L'histoire des Montbéliardais expatriés

Tourisme de racines, l’histoire de nos lointains cousins est aussi la nôtre !

Au milieu du XVIIIe siècle, la culture de la terre ne suffit plus à nourrir toutes les bouches, surtout dans ce qu'on appelle les « Villages des Bois » (seigneuries d'Héricourt et d'Etobon, déjà rattachées à la France).  De plus, une forte pression religieuse s'exerce dans lesdites seigneuries (on remplace les pasteurs par des curés, il y a des « dragonnades » meurtrières comme à Chagey en août 1740 où les grenadiers du roi chargent la foule en émeute devant le temple).

C'est dans ce contexte qu'un Hollandais du nom de John Dick débarque sur les terres du duc Frédéric Eugène de Montbéliard-Wurtemberg dans les années 1748.

Il a des terres par milliers d'hectares à distribuer (précisément celles prises aux bretons et normands qui viennent d’être chassés manu militari de Nouvelle-Ecosse car de confession catholique = le Grand Dérangement) et la promesse d'un avenir meilleur pour tous ceux qui voudraient bien le suivre.

Ses « recruteurs » et lui vont donc « ensorceler » des milliers de braves gens et provoquer une émigration massive de luthériens européens. Plus de 3000 feront le voyage : des Allemands, des Suisses et quelque 431 luthériens francophones de l'enclave wurtembergeoise de Montbéliard. Leur moyenne d'âge était de 35 ans ; ils étaient fermiers, tisserands, menuisiers, couvreurs en chaume, charretiers, tailleurs de pierre, cordonniers, meuniers, ... Ils vendirent leurs terres et leur maigre patrimoine et firent le plus souvent à pied le voyage jusqu’à Bâle pour remonter le Rhin jusqu’à Rotterdam.
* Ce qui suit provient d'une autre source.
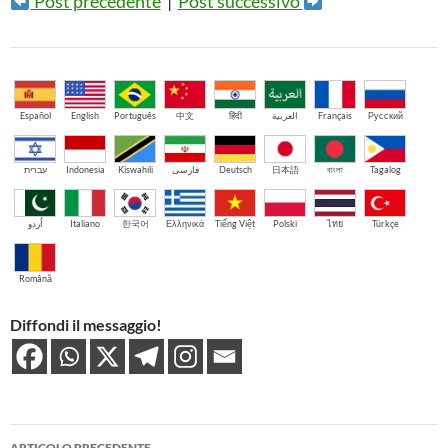
Post precedente
|
Post successivo
Español
English
Português
中文
हिंदी
العربية
Français
Русский
עברית
Indonesia
Kiswahili
فارسی
Deutsch
日本語
বাংলা
Tagalog
اُردو
Italiano
한국어
Ελληνικά
Tiếng Việt
Polski
ไทย
Türkçe
Română
Diffondi il messaggio!
Navigazione
ARTICOLO PRECEDENTE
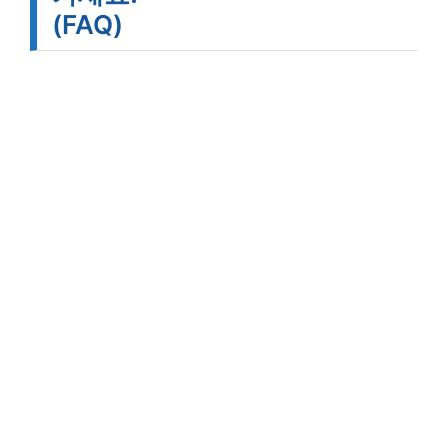
(FAQ)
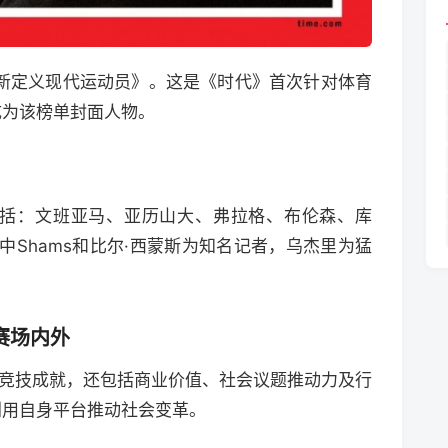
重新定义现代运动员》。这是《时代》首次针对体育
成为该榜单封面人物。
包括：文班亚马、亚历山大、弗拉格、布伦森、库
其中Shams和比尔·西蒙斯为知名记者，乌杰里为猛
赛场内外
于竞技成就，还包括商业价值、社会议题推动力及行
利用自身平台推动社会变革。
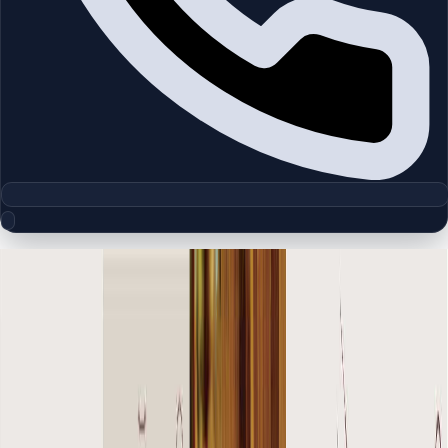
مجموعه پلان‌های طبقه
The Old Town Yansoon 5 |
Downtown Burj Khalifa | by Emaar
چیدمان‌های دقیق پروژه‌ها و مناطق دبی را بررسی کنید تا واحدها را
سریع‌تر مقایسه کنید.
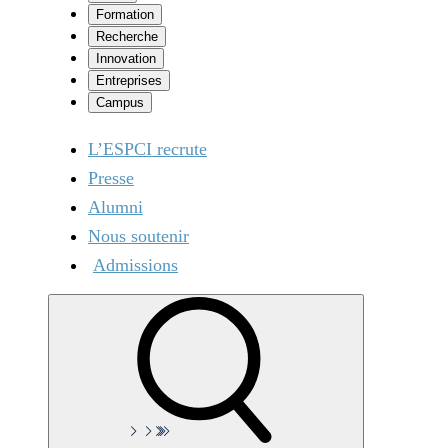
Formation
Recherche
Innovation
Entreprises
Campus
L’ESPCI recrute
Presse
Alumni
Nous soutenir
Admissions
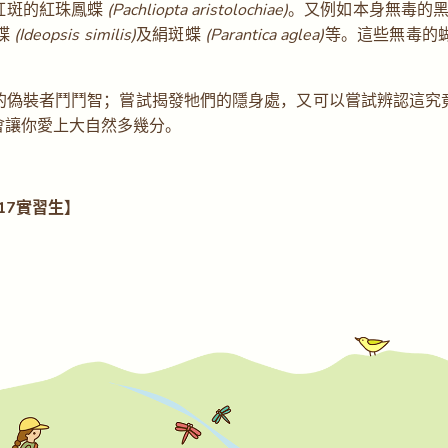
紅斑的紅珠鳳蝶
(Pachliopta aristolochiae)
。又例如本身無毒的
蝶
(Ideopsis similis)
及絹斑蝶
(Parantica aglea)
等。這些無毒的
的偽裝者鬥鬥智；嘗試揭發牠們的隱身處，又可以嘗試辨認這究
會讓你愛上大自然多幾分。
017實習生】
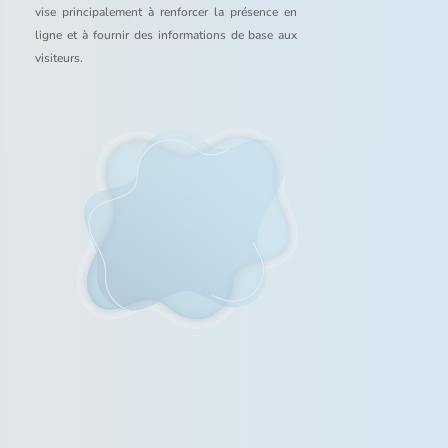
vise principalement à renforcer la présence en
ligne et à fournir des informations de base aux
visiteurs.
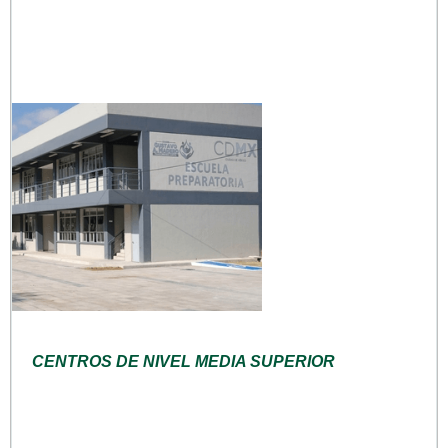
CENTROS DE NIVEL MEDIA SUPERIOR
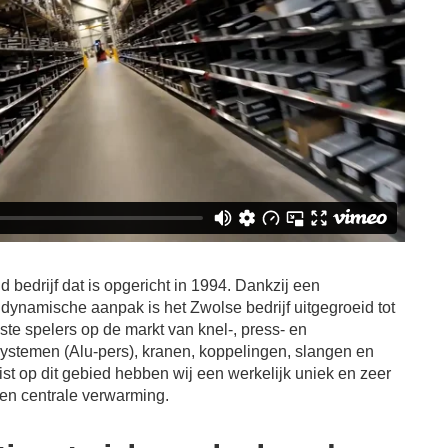
 bedrijf dat is opgericht in 1994. Dankzij een
 dynamische aanpak is het Zwolse bedrijf uitgegroeid tot
te spelers op de markt van knel-, press- en
systemen (Alu-pers), kranen, koppelingen, slangen en
st op dit gebied hebben wij een werkelijk uniek en zeer
r en centrale verwarming.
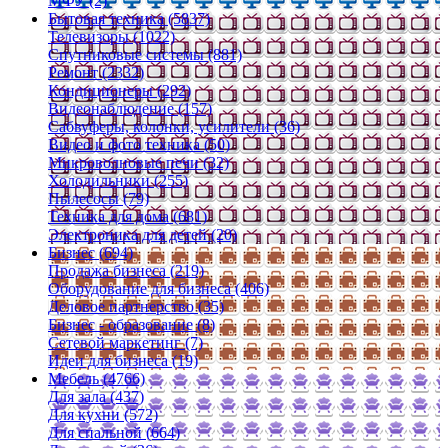
МФУ (2)
Бытовая техника (5837)
Телевизоры (1022)
Спутниковые системы (881)
Ремонт (2332)
Кондиционеры (292)
Видеонаблюдение (157)
Сабвуферы, колонки, усилители (36)
Видео и фото техника (50)
Микроволновые печи (32)
Холодильники (255)
Пылесосы (79)
Техника для дома (681)
Электроника для детей (20)
Бизнес (694)
Продажа бизнеса (219)
Оборудование для бизнеса (406)
Деловое партнерство (35)
Бизнес - образование (8)
Сетевой маркетинг (7)
Идеи для бизнеса (19)
Мебель (4766)
Для зала (437)
Для кухни (572)
Для спальной (664)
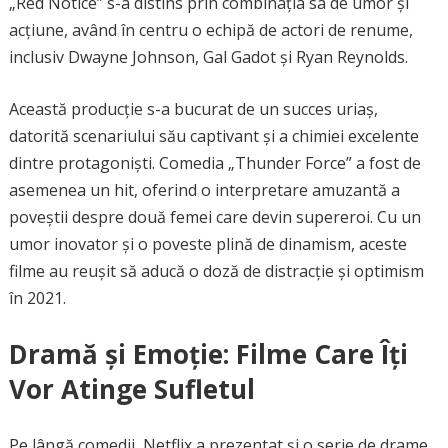
„Red Notice” s-a distins prin combinația sa de umor și
acțiune, având în centru o echipă de actori de renume,
inclusiv Dwayne Johnson, Gal Gadot și Ryan Reynolds.
Această producție s-a bucurat de un succes uriaș,
datorită scenariului său captivant și a chimiei excelente
dintre protagoniști. Comedia „Thunder Force” a fost de
asemenea un hit, oferind o interpretare amuzantă a
poveștii despre două femei care devin supereroi. Cu un
umor inovator și o poveste plină de dinamism, aceste
filme au reușit să aducă o doză de distracție și optimism
în 2021.
Dramă și Emoție: Filme Care Îți
Vor Atinge Sufletul
Pe lângă comedii, Netflix a prezentat și o serie de drame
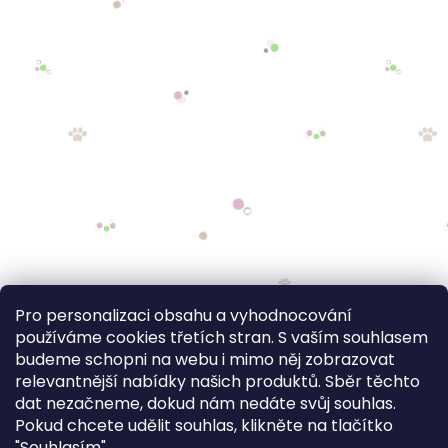
Pro personalizaci obsahu a vyhodnocování
používáme cookies třetích stran. S vaším souhlasem
budeme schopni na webu i mimo něj zobrazovat
relevantnější nabídky našich produktů. Sběr těchto
dat nezačneme, dokud nám nedáte svůj souhlas.
Pokud chcete udělit souhlas, klikněte na tlačítko
"Souhlasím".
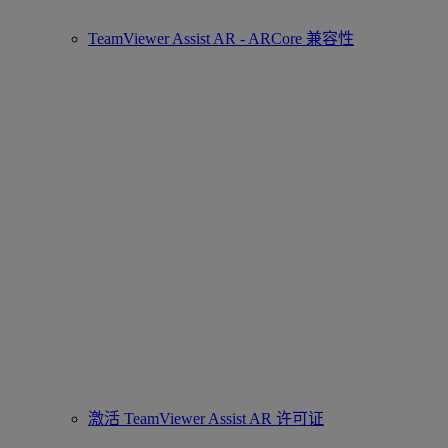
TeamViewer Assist AR - ARCore 兼容性
激活 TeamViewer Assist AR 许可证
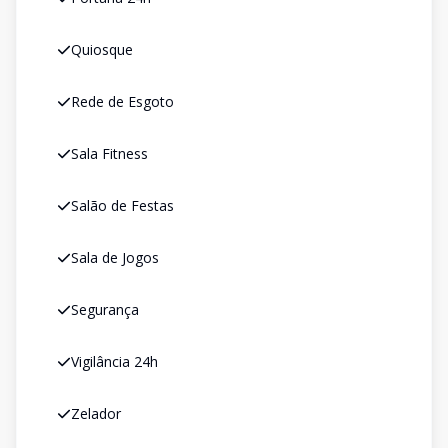
Quiosque
Rede de Esgoto
Sala Fitness
Salão de Festas
Sala de Jogos
Segurança
Vigilância 24h
Zelador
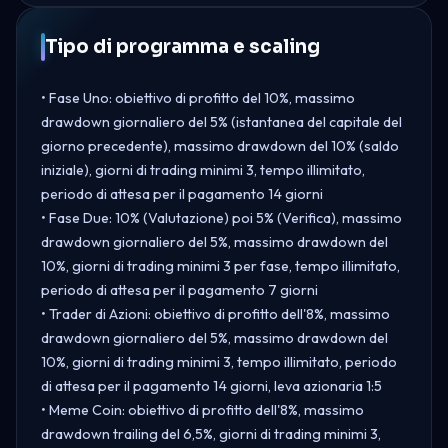
Tipo di programma e scaling
• Fase Uno: obiettivo di profitto del 10%, massimo
drawdown giornaliero del 5% (istantanea del capitale del
giorno precedente), massimo drawdown del 10% (saldo
iniziale), giorni di trading minimi 3, tempo illimitato,
periodo di attesa per il pagamento 14 giorni
• Fase Due: 10% (Valutazione) poi 5% (Verifica), massimo
drawdown giornaliero del 5%, massimo drawdown del
10%, giorni di trading minimi 3 per fase, tempo illimitato,
periodo di attesa per il pagamento 7 giorni
• Trader di Azioni: obiettivo di profitto dell'8%, massimo
drawdown giornaliero del 5%, massimo drawdown del
10%, giorni di trading minimi 3, tempo illimitato, periodo
di attesa per il pagamento 14 giorni, leva azionaria 1:5
• Meme Coin: obiettivo di profitto dell'8%, massimo
drawdown trailing del 6,5%, giorni di trading minimi 3,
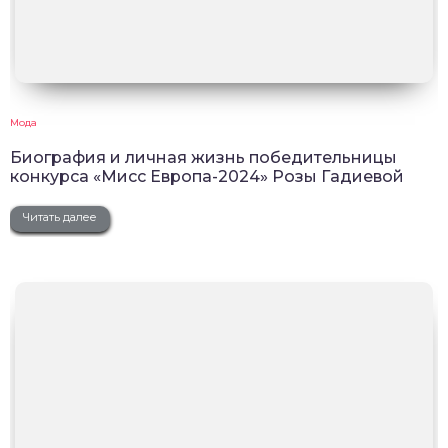
Мода
Биография и личная жизнь победительницы
конкурса «Мисс Европа-2024» Розы Гадиевой
Читать далее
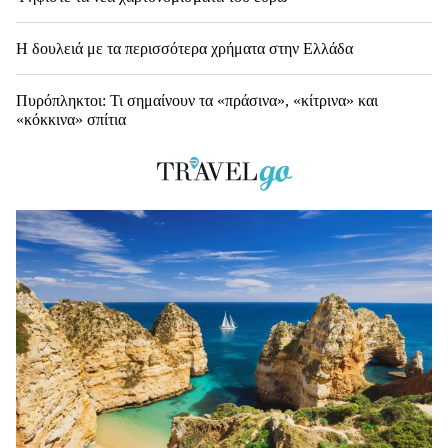
Η δουλειά με τα περισσότερα χρήματα στην Ελλάδα
Πυρόπληκτοι: Τι σημαίνουν τα «πράσινα», «κίτρινα» και
«κόκκινα» σπίτια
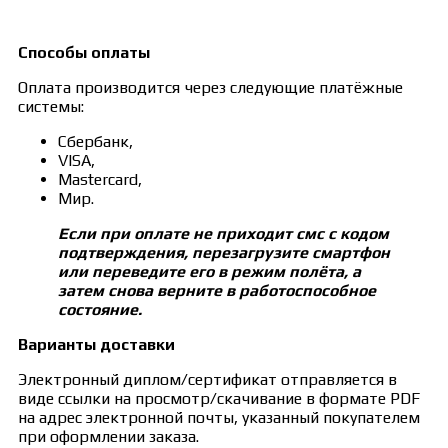
Способы оплаты
Оплата производится через следующие платёжные
системы:
Сбербанк,
VISA,
Mastercard,
Мир.
Если при оплате не приходит смс с кодом
подтверждения, перезагрузите смартфон
или переведите его в режим полёта, а
затем снова верните в работоспособное
состояние.
Варианты доставки
Электронный диплом/сертификат отправляется в
виде ссылки на просмотр/скачивание в формате PDF
на адрес электронной почты, указанный покупателем
при оформлении заказа.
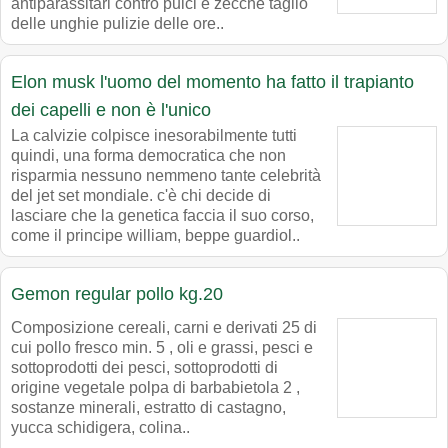
antiparassitari contro pulci e zecche taglio
delle unghie pulizie delle ore..
Elon musk l'uomo del momento ha fatto il trapianto
dei capelli e non è l'unico
La calvizie colpisce inesorabilmente tutti
quindi, una forma democratica che non
risparmia nessuno nemmeno tante celebrità
del jet set mondiale. c'è chi decide di
lasciare che la genetica faccia il suo corso,
come il principe william, beppe guardiol..
Gemon regular pollo kg.20
Composizione cereali, carni e derivati 25 di
cui pollo fresco min. 5 , oli e grassi, pesci e
sottoprodotti dei pesci, sottoprodotti di
origine vegetale polpa di barbabietola 2 ,
sostanze minerali, estratto di castagno,
yucca schidigera, colina..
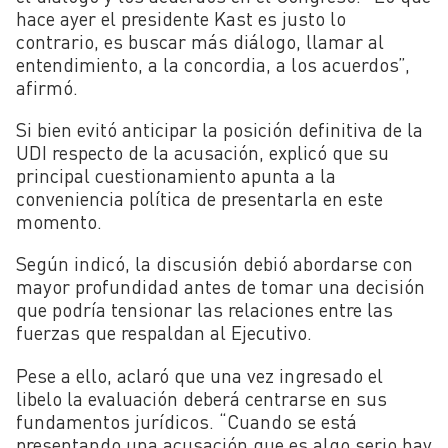
hace ayer el presidente Kast es justo lo
contrario, es buscar más diálogo, llamar al
entendimiento, a la concordia, a los acuerdos”,
afirmó.
Si bien evitó anticipar la posición definitiva de la
UDI respecto de la acusación, explicó que su
principal cuestionamiento apunta a la
conveniencia política de presentarla en este
momento.
Según indicó, la discusión debió abordarse con
mayor profundidad antes de tomar una decisión
que podría tensionar las relaciones entre las
fuerzas que respaldan al Ejecutivo.
Pese a ello, aclaró que una vez ingresado el
libelo la evaluación deberá centrarse en sus
fundamentos jurídicos. “Cuando se está
presentando una acusación que es algo serio hay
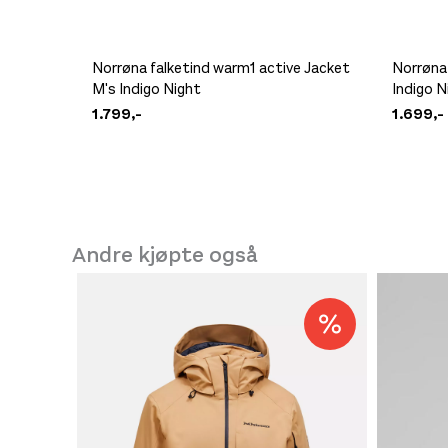
Norrøna falketind warm1 active Jacket
Norrøna
M's Indigo Night
Indigo N
1.799,-
1.699,-
Andre kjøpte også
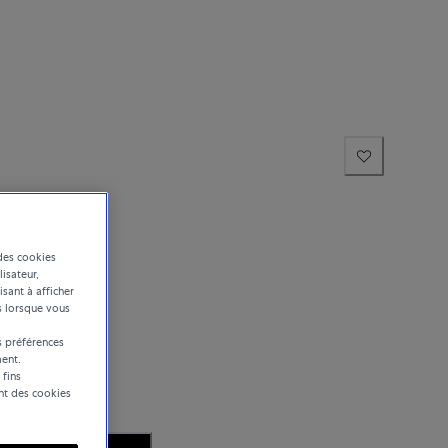
des cookies
lisateur,
isant à afficher
s lorsque vous
 préférences
ent.
 fins
ent des cookies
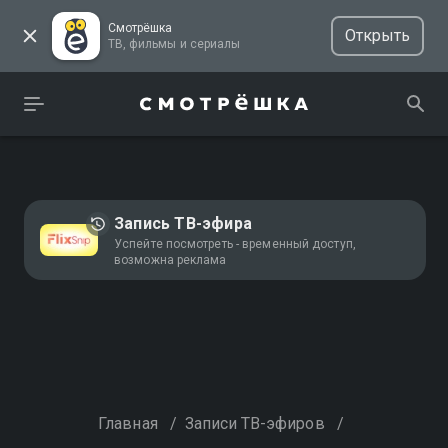
Смотрёшка
Открыть
ТВ, фильмы и сериалы
Запись ТВ-эфира
Успейте посмотреть - временный доступ,
возможна реклама
Главная
/
Записи ТВ-эфиров
/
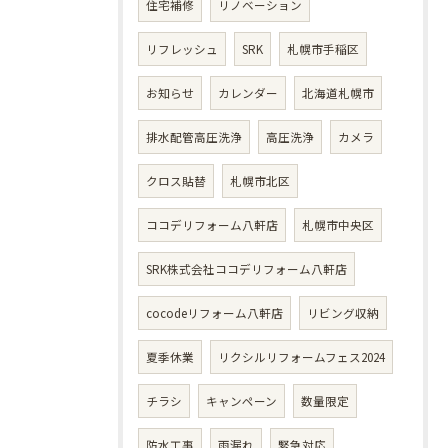
住宅補修
リノベーション
リフレッシュ
SRK
札幌市手稲区
お知らせ
カレンダー
北海道札幌市
排水配管高圧洗浄
高圧洗浄
カメラ
クロス貼替
札幌市北区
ココデリフォーム八軒店
札幌市中央区
SRK株式会社ココデリフォーム八軒店
cocodeリフォーム八軒店
リビング収納
夏季休業
リクシルリフォームフェス2024
チラシ
キャンペーン
数量限定
防水工事
雨漏れ
緊急対応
Ce fut un long périple (entre 2 et 3 mois de traversée, via le port de Plymouth en Angleterre) qui pour beaucoup s'acheva par la mort. Selon les archives de Nouvelle-Ecosse, 1 Montbéliardais sur 3 décéda durant la première année de son arrivée : mauvaises conditions d'hygiène lors de la traversée mais aussi rudesse du climat à l'arrivée à Halifax, participation forcée à la construction de la citadelle d’Halifax, promesses mensongères quant à l’installation sur place…

On estime actuellement à plus de 60 000 le nombre d'habitants de la Nouvelle Ecosse (Canada) qui descendraient de colons Montbéliardais.

Une stèle commémorant l’établissement de cette « colonie » montbéliardaise a été érigée à Lunenburg en 1988. Elle porte les noms des 431 montbéliardais arrivés sur le sol canadien entre 1749 et 1752. C’est une référence en matière de généalogie et de mémoire collective.

Ces colons ont contribué à faire de Lunenburg en Nouvelle Ecosse, une ville inscrite aujourd’hui au Patrimoine Mondial de l’Unesco.

La ville de Greensboro en Caroline du Nord (USA) a accueilli en 1749 le montbéliardais Pierre Lorillard qui y a fondé une manufacture de cigarettes. Ses descendants sont encore impliqués dans les plus grandes marques de tabacs américains et un jumelage a été créé en 1964 avec la ville de Montbéliard en souvenir de la « dynastie » des Lorillard.

La communauté mennonite américaine actuelle compte parmi ses membres de nombreux fermiers dont les ancêtres sont partis de Suisse alémanique, ont transité par l’Alsace et le Pays de Montbéliard. Leurs descendants sont à l’origine de la race bovine montbéliarde ! Au total, ce sont environ 1 300 montbéliardais de toutes conditions qui sont partis entre la fin du XVIIIe siècle et la fin du XIXe vers d’autres pays d’Europe dont la Russie et les pays baltes où ils ont fait souche. On retrouve leurs descendants également à Minsk en Biélorussie.